* [Task details] Any picture in the data below should be skipped, while every line is repeated exactly.

* [Supplied entries]
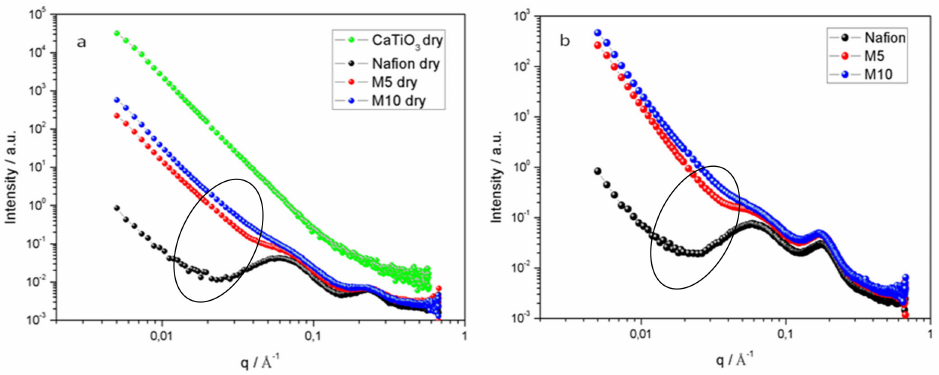
Figure 1. SAXS and WAXS patterns of all the Nafion membranes here investigated under dry ( a ) and humidified ( b ) conditions. The pattern of CTO dry powder is also reported for comparison purpose.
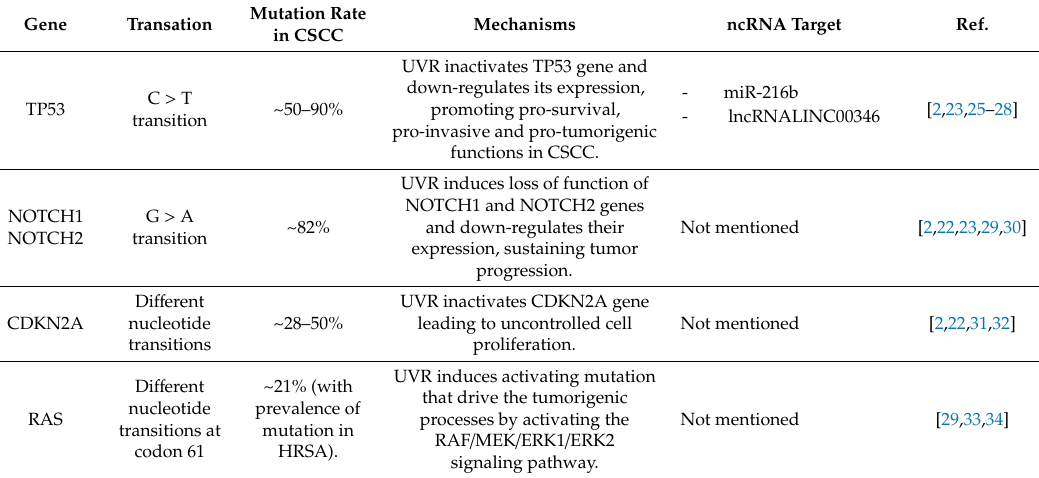
Table 1. The most common UV-induced gene mutations in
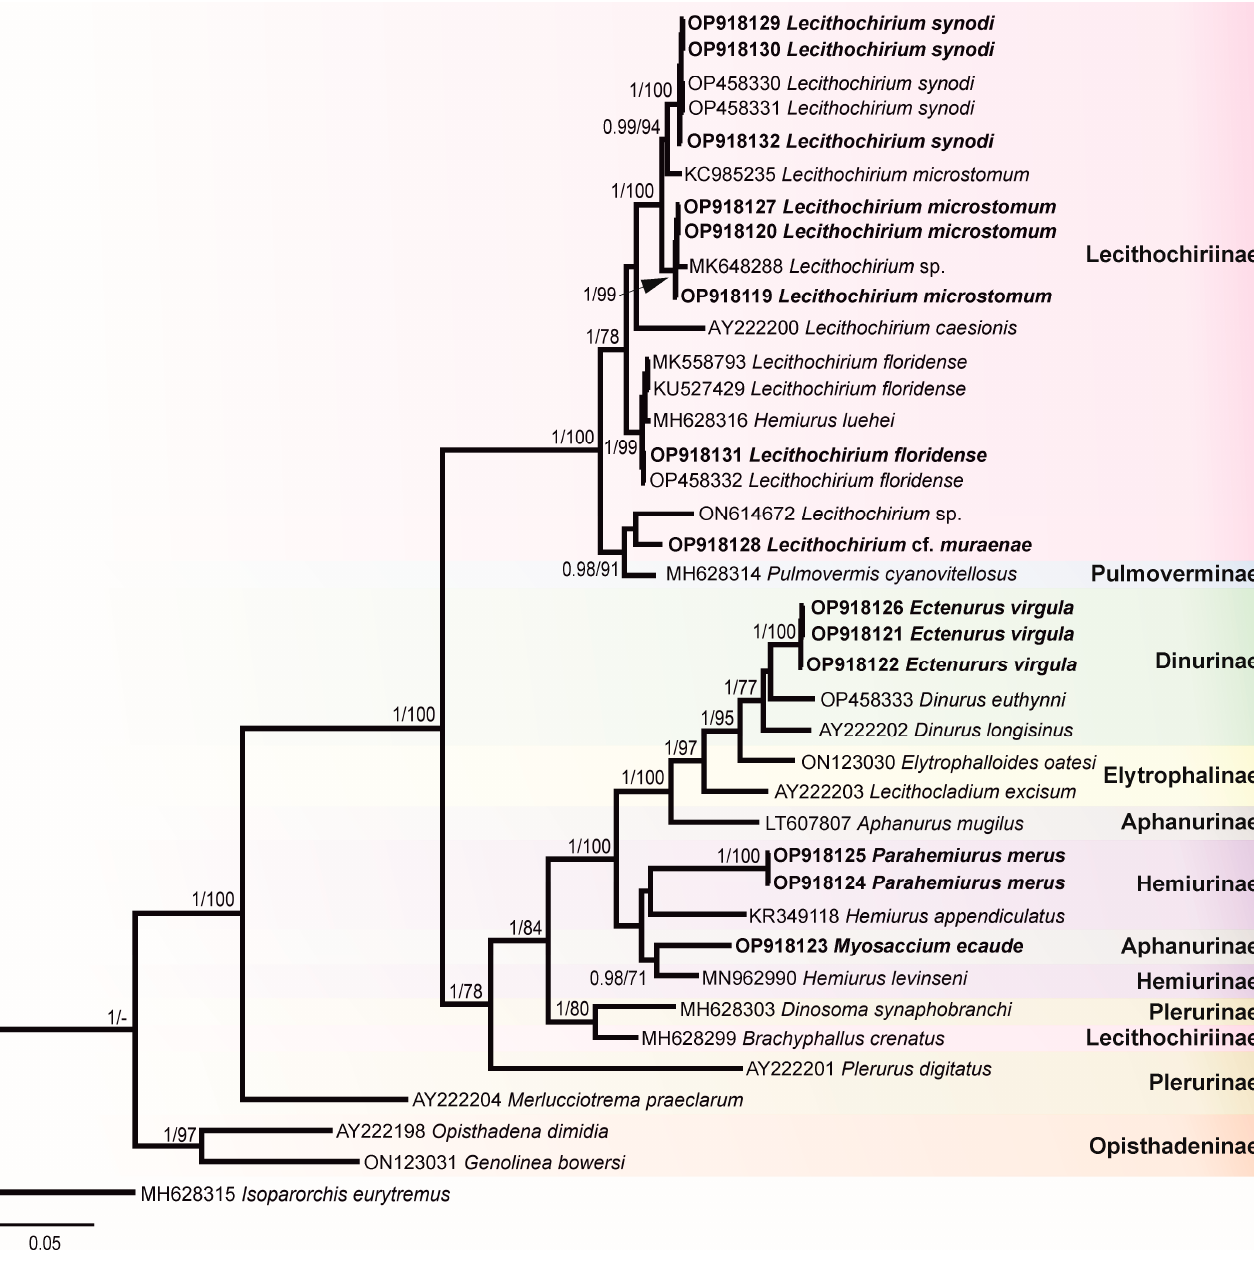
Figure 4. Phylogenetic tree resulted from Bayesian inference (BI) analysis of the 28S rDNA sequences datasets of the Hemiuridae with nodal support values shown at the node as BI/ML (maximum likelihood). Support values <0.90 (BI) and 70 (ML) are not shown. Sequences generated in the present study are highlighted in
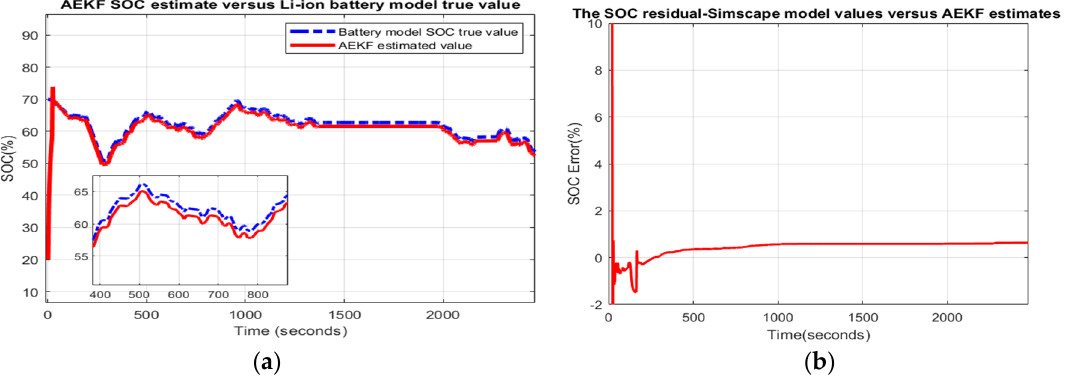
Figure 5. Robustness to simultaneous changes, SOCini = 0.2, and output temperature profile changes;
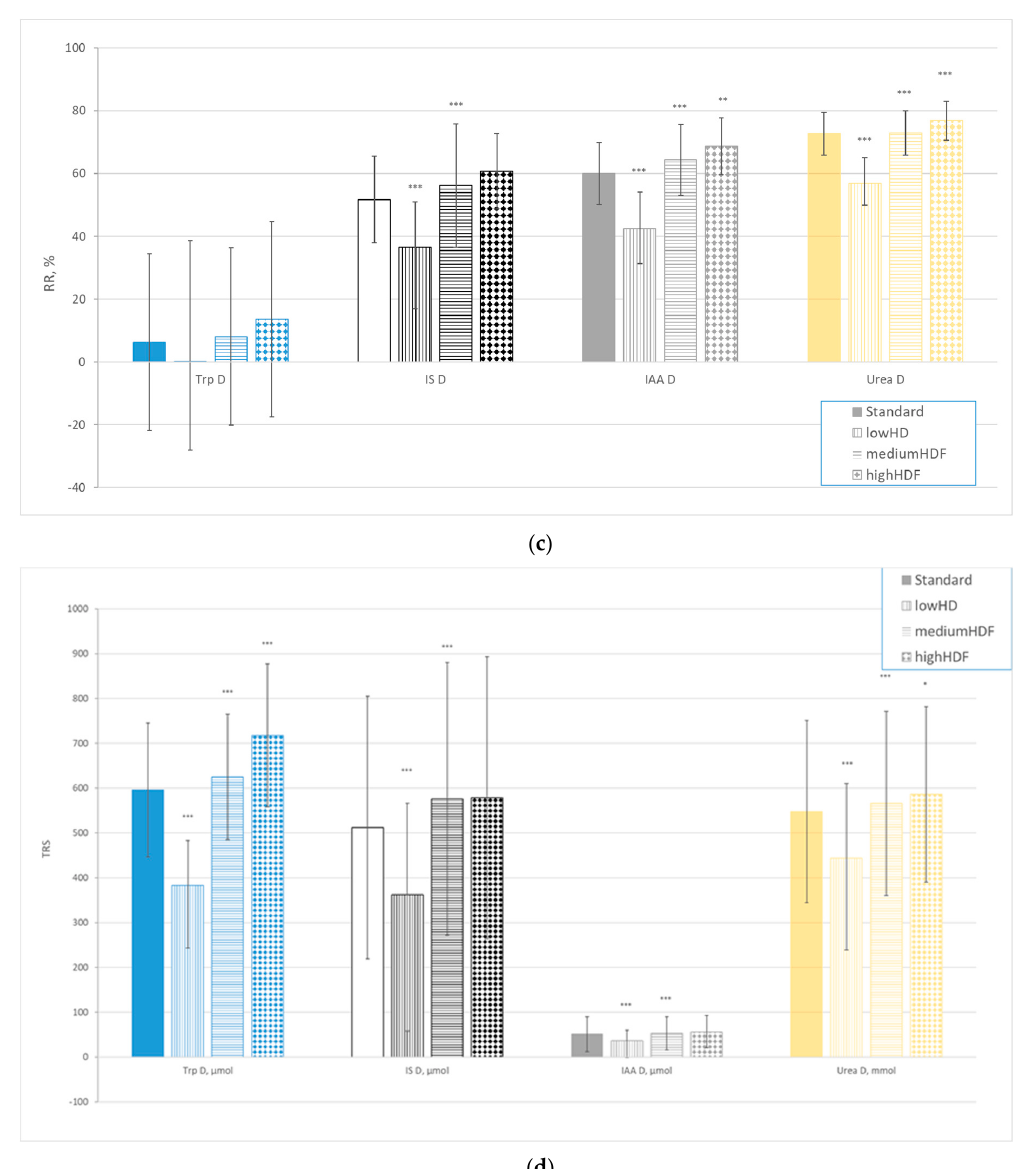
Figure 4. Reduction ratios (RR) and total removal of solute (TRS) calculated for urea, Trp, IS and IAA from the start and end (240 min) of the dialysis session for different dialysis modalities and settings: ( a ) RRs assessed from total serum concentrations ( n = 77); ( b ) RRs assessed from free serum concentrations ( n = 77); ( c ) RRs assessed from spent dialysate concentrations ( n = 53); and ( d ) TRS of urea (in mmol), Trp, IS and IAA (in µmol) ( n = 74). *** p < 0.001; ** p < 0.01; * p < 0.05 vs. previous modality value.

* [Written solution]
Figure 1. SAXS and WAXS patterns of all the Nafion membranes here investigated under dry ( a ) and humidified ( b ) conditions. The pattern of CTO dry powder is also reported for comparison purpose.
Table 1. The most common UV-induced gene mutations in
Figure 4. Phylogenetic tree resulted from Bayesian inference (BI) analysis of the 28S rDNA sequences datasets of the Hemiuridae with nodal support values shown at the node as BI/ML (maximum likelihood). Support values <0.90 (BI) and 70 (ML) are not shown. Sequences generated in the present study are highlighted in
Figure 5. Robustness to simultaneous changes, SOCini = 0.2, and output temperature profile changes;
Figure 4. Reduction ratios (RR) and total removal of solute (TRS) calculated for urea, Trp, IS and IAA from the start and end (240 min) of the dialysis session for different dialysis modalities and settings: ( a ) RRs assessed from total serum concentrations ( n = 77); ( b ) RRs assessed from free serum concentrations ( n = 77); ( c ) RRs assessed from spent dialysate concentrations ( n = 53); and ( d ) TRS of urea (in mmol), Trp, IS and IAA (in µmol) ( n = 74). *** p < 0.001; ** p < 0.01; * p < 0.05 vs. previous modality value.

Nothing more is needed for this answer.